→ **WHAT THE TASK ASKS**: Transcribe the data underneath exactly. No images belong in your version.

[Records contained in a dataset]
- - - - - - -
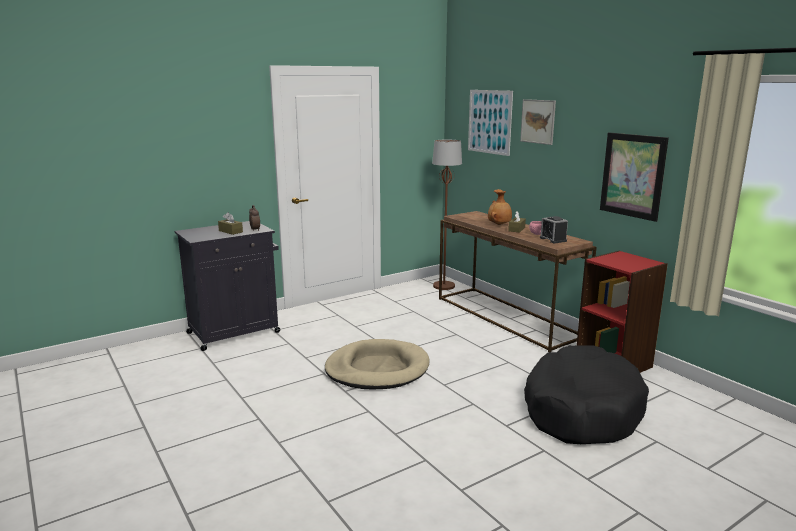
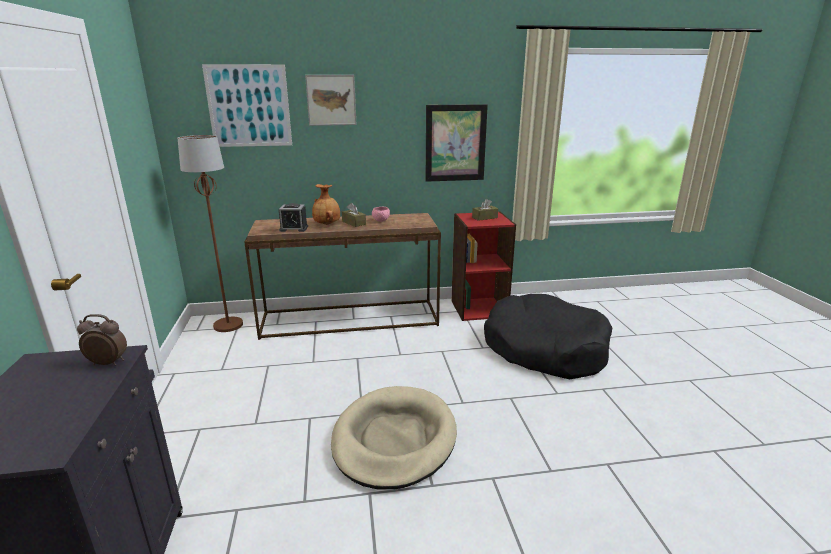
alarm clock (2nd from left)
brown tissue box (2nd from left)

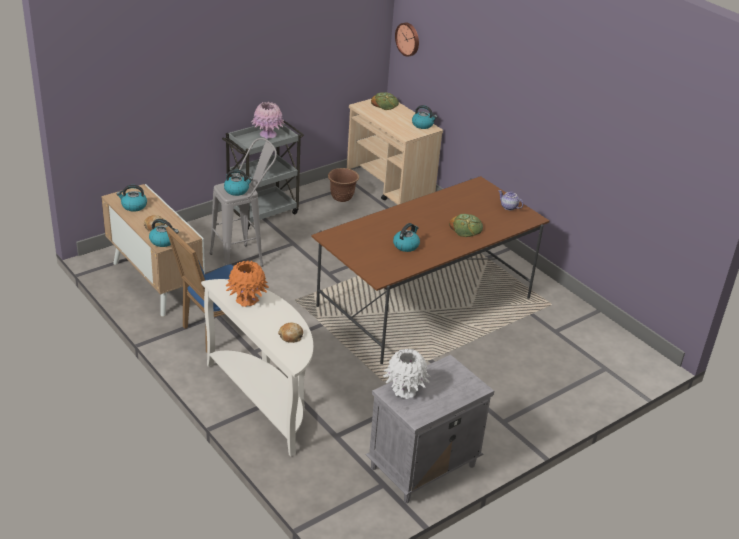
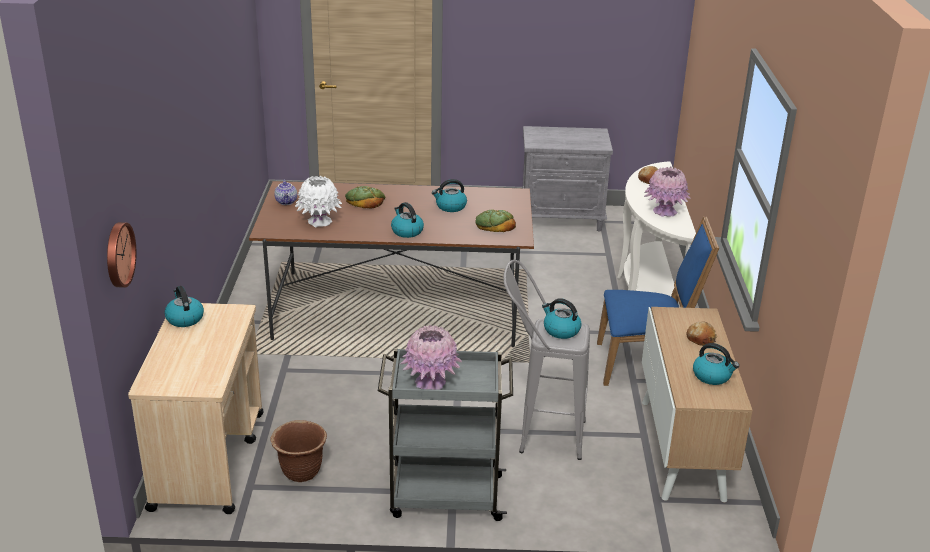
white vase
kettle (2nd from left)
bread (2nd from left)
pink vase (2nd from left)

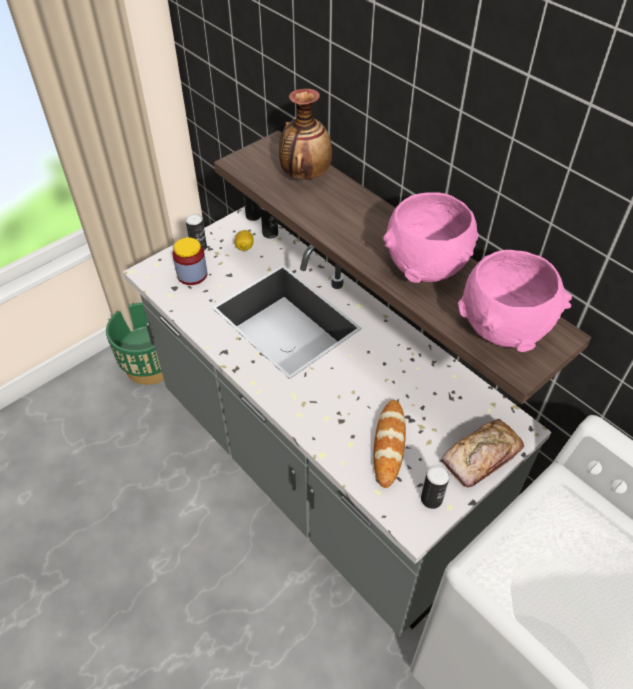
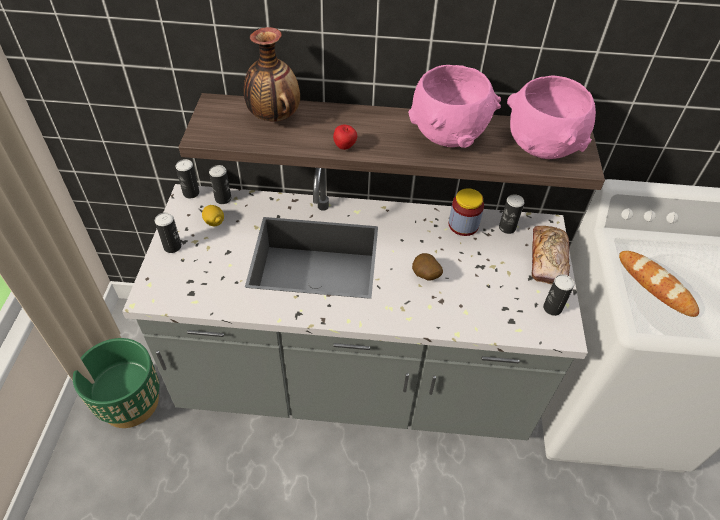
apple
potato
jar
can (4th from left)
bread (2nd from left)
- - - - - - -
→ **TASK OUTPUT**:
alarm clock (2nd from left)
brown tissue box (2nd from left)

white vase
kettle (2nd from left)
bread (2nd from left)
pink vase (2nd from left)

apple
potato
jar
can (4th from left)
bread (2nd from left)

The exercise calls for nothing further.